PPPL scientists awarded 111 million hours of supercomputing time

From left are PPPL scientists Weixing Wang, David Mikkelsen, Stephane Ethier, and William Tang with a plasma turbulence simulation in the background. Not pictured is W. W. Lee. Inset: PPPL scientist Greg Hammett.

From left are PPPL scientists Weixing
Wang, David Mikkelsen, Stephane
Ethier, and William Tang with a plasma
turbulence simulation in the background.
Not pictured is W. W. Lee. Inset: PPPL
scientist Greg Hammett.

Four research projects involving six scientists at DOE's Princeton Plasma Physics Laboratory (PPPL) have been awarded a total of 111 million processor hours on supercomputers at DOE's Argonne National Laboratory and Oak Ridge National Laboratory (ORNL). The researchers will be using the time for fusion energy-related research regarding plasma turbulence simulations. Plasma is a hot, gaseous state of matter used as the fuel to produce fusion energy—the power source of the sun and other stars.

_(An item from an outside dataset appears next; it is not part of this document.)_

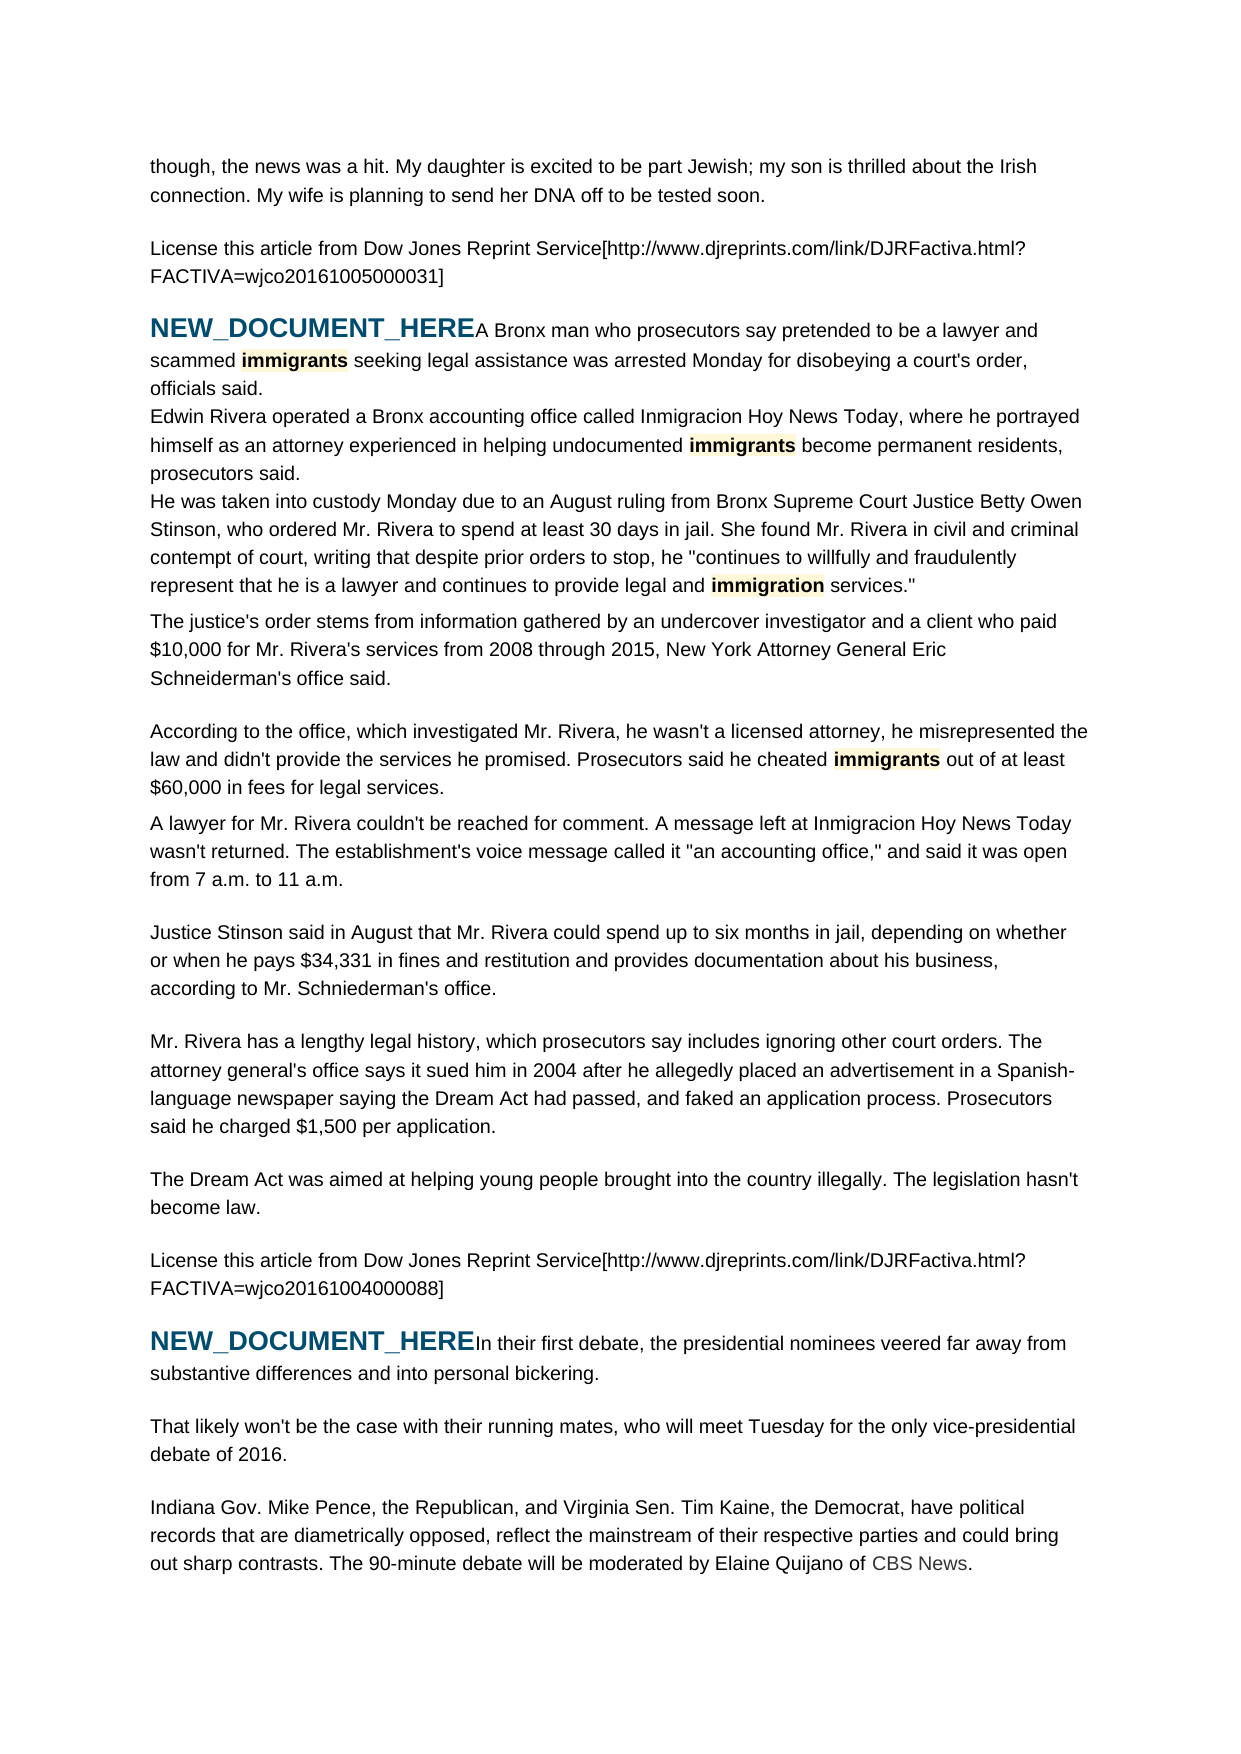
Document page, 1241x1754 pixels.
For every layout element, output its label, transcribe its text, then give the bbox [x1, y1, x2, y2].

The PPPL projects are among 69 receiving a total of 1.6 billion supercomputing processor hours through the 2010 Innovative and Novel Computational Impact on Theory and Experiment (INCITE) program for large-scale, computationally intensive projects. The DOE recently announced these awards for thirty-four new and 35 renewal projects to have access to some of the world's most powerful supercomputers at DOE national laboratories. This is the seventh year the INCITE program has awarded time on DOE supercomputers to universities, laboratories, other government agencies and industry.

"Computation and supercomputing are critical to solving some of our greatest scientific challenges," said Energy Secretary Steven Chu. "This year's INCITE awards reflect the enormous growth in demand for complex modeling and simulation capabilities, which are essential to improving our economic prosperity and global competitiveness."  Physicists Stephane Ethier, Greg Hammett, W.W. Lee, David Mikkelsen, William Tang, and Weixing Wang are the PPPL scientists involved in projects awarded. "These awards focus on the grand challenge problem of understanding turbulence in plasmas at small spatial scale and how it influences behavior of a large, hot fusion plasma. This understanding will affect our progress toward fusion, but have impact for turbulent behavior in other venues, such as astronomical plasma," said PPPL Director Stewart Prager.